Liputan6.com, Jakarta Pakar Hukum Pidana Universitas Trisakti Abdul Fickar Hadjar menyebut pelanggar Pemberlakukan Pembatasan Kegiatan Masyarat atau PPKM Darurat tak bisa dipenjara. Sebab, pelanggar PPKM tak bisa dijerat dengan Undang-Undang Nomor 6 Tahun 2018 tentang Kekarantinaan.
"Ya (pelanggar tidak bisa dipidana) karena istilah yang digunakan itu PPKM, bukan karantina. Jadi menurut hukum pidana, para pelanggar tidak bisa dikenakan UU Karantina," ujar Fickar saat dikonfirmasi, Jakarta, Jumat (16/7/2021).
Advertisement
Pada dasarnya, lanjut dia, PPKM Darurat serupa dengan karantina wilayah. Hanya saja, menurut Fickar, pemerintah enggan menggunakan istilah karantina dan memilih menggunakan istilah PSBB dan PPKM.

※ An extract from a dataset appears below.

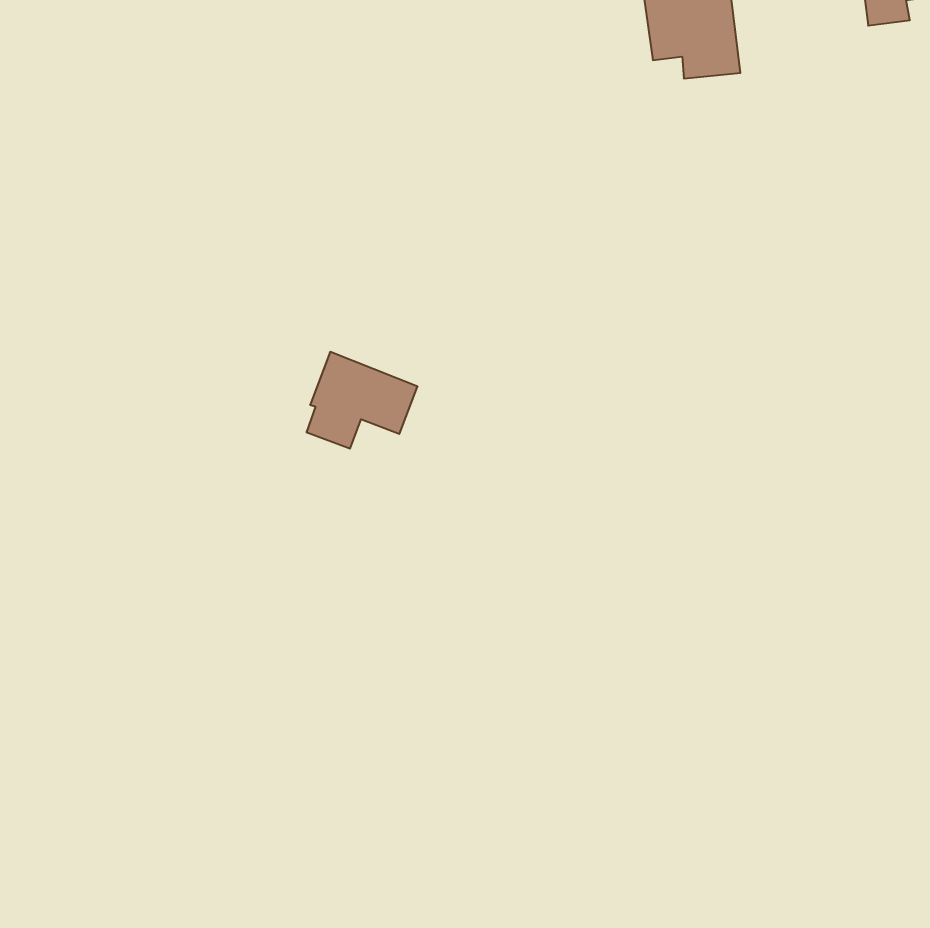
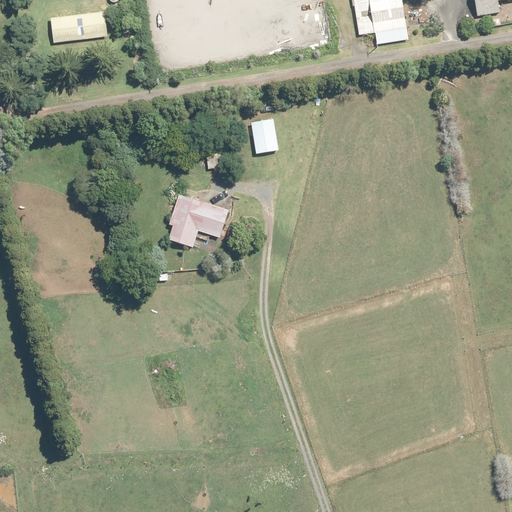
building: none -> [51,11,107,42]
building: none -> [251,118,279,153]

"PPKM itu sebenarnya karantina wilayah, tetapi pemerintah tidak mau menggunakan istilah itu karena jika istilah karantina yang digunakan berdasarkan UU Nomor 6/2018 tentang Karantina Wilayah, maka mengandung konsekuensi pemerintah harus menanggung seluruh kebutuhan dasar masyarakat, karena itu digunakan istilah PPKM," kata Fickar.
Dia menilai, untuk PPKM Darurat ini, tidak jelas regulasinya. Sanksi yang diberikan kepada mereka yang tak patuh pun tak dijelaskan secara rinci.
"Tidak jelas apa sanksinya bagi pelanggar. Kalau melanggar UU Karantina Kesehatan jelas bagi nahkoda, penerbang, dan pengemudi yang melanggar ancamannya maksimal 10 tahun dan/atau denda maksimal Rp 15 miliar. Bagi perorangan ancamannya 1 tahun denda Rp 100 juta," kata Fickar.
Saksikan Video Pilihan di Bawah Ini:
Sanksi Denda
Senada dengan Fickar, Pakar Hukum Pidana Universitas Parahyangan Agustinus Pohan menyebut pelanggar PPKM Darurat tak semestinya dipidana. Menurut dia, jika memang diperlukan sanksi bagi mereka yang tak patuh, lebih baik dikenakan sanksi yang ringan.
"Sanksi tidak perlu terlalu berat. Pidana badan akan memberatkan beban negara, sanksi finansial seperti denda akan memberatkan masyarakat. Yang diperlukan adalah penerapan sanksi yang konsisten," ujar Agustinus.
Dia menilai sanksi denda lebih baik bagi mereka yang melanggar ketimbang sanksi pidana. Namun besaran denda yang harus dikenakan kepada pelanggar harus memperhatikan ekonomi pelanggar.
"Denda merupakan sanksi yang lebih baik, besarannya perlu memperhatikan kemampuan pelanggar. Sekali lagi, yang terpenting diterapkan atau ditegakkan secara konsisten," kata Agustinus.